Quando você chegou a São Paulo usava o nome artístico Murilo Goodgroves, porque decidiu muda-lo?
Goodgroves é o sobrenome da minha avó materna, Maria Lucia Goodgroves. Ela nasceu na Bahia, tem ascendência inglesa, mas minha mãe, que decidiu não usar o sobrenome, me batizou Murilo de Sá Menezes. Adotei o Sá como nome artístico e fiz essa mudança por várias questões. Primeiro, porque a galera achava que era um nome inventado. Segundo, porque é um nome difícil de pronunciar e a grafia também é complicada. Outra razão é que comecei a pensar que toda entrevista que eu fizesse ia começar com “por que esse nome?”. Tem outro fator que me incomodava, o Goodgroves poderia remeter a groove, que era uma gíria dos anos 1960, “groovy”, e depois ganhou essa conotação da coisa funky, do soul. Achei que isso poderia gerar muitas associações equivocadas e tomei essa saída minimalista.
O Sá, inclusive, casa melhor com Grande Elenco, não?
Sim. Aliás, quem deu a sugestão foi o Pedro Pastoriz (o compositor que integra o grupo Mustache e os Apaches). O nome surgiu meio de brincadeira, mas acabou pegando. Pedro é bom nisso. O nome Mãos ao Alto, a dupla que tenho com ele, também foi ideia dele.

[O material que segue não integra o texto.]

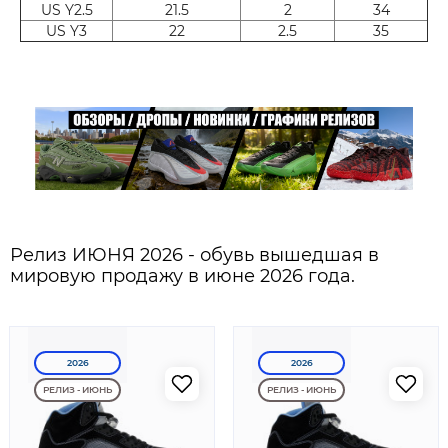
US Y2.5
21.5
2
34
US Y3
22
2.5
35
Релиз ИЮНЯ 2026 - обувь вышедшая в
мировую продажу в июне 2026 года.
2026
2026
РЕЛИЗ - ИЮНЬ
РЕЛИЗ - ИЮНЬ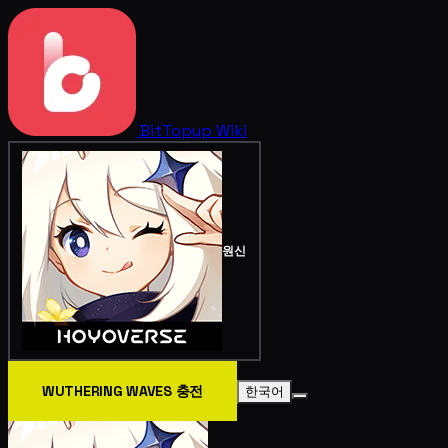
BitTopup
Wiki
원신
WUTHERING WAVES 충전
한국어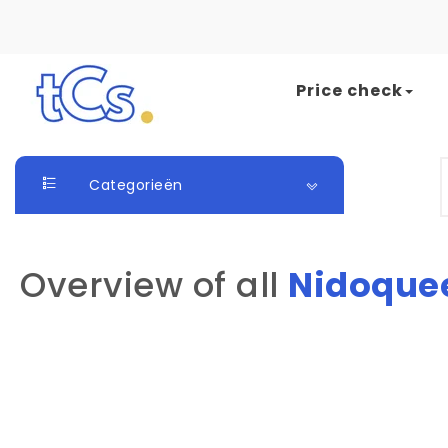
Skip to content
Price check
The Card Seller
S
Categorieën
Overview of all
Nidoque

Quase dez anos depois da sua chegada, hoje, como é a sua relação com São Paulo?
Como diria o Daniel, sou um soteropaulistano. Não me sinto muito abalado negativamente com essa loucura que é São Paulo, embora eu adore campo, mas curto esse ritmo de megalópole. Curto muito ter coisas pra fazer, gente pra encontrar, várias coisas rolando ao mesmo tempo. O que mais piro na cidade é o fato de São Paulo não ser dos paulistanos. Embora muitos deles relutem em aceitar isso, São Paulo é do mundo. O charme da cidade é construído dessa fusão. Uma diversidade que me atrai muito. A cidade está sempre fervendo, embora a vida noturna esteja sofrendo um pouco das pernas. Quem frequentava a Rua Augusta há alguns anos sabe que a coisa mudou muito e ficou mais careta. Nesses dez anos, houve fases muito melhores do Centro de São Paulo.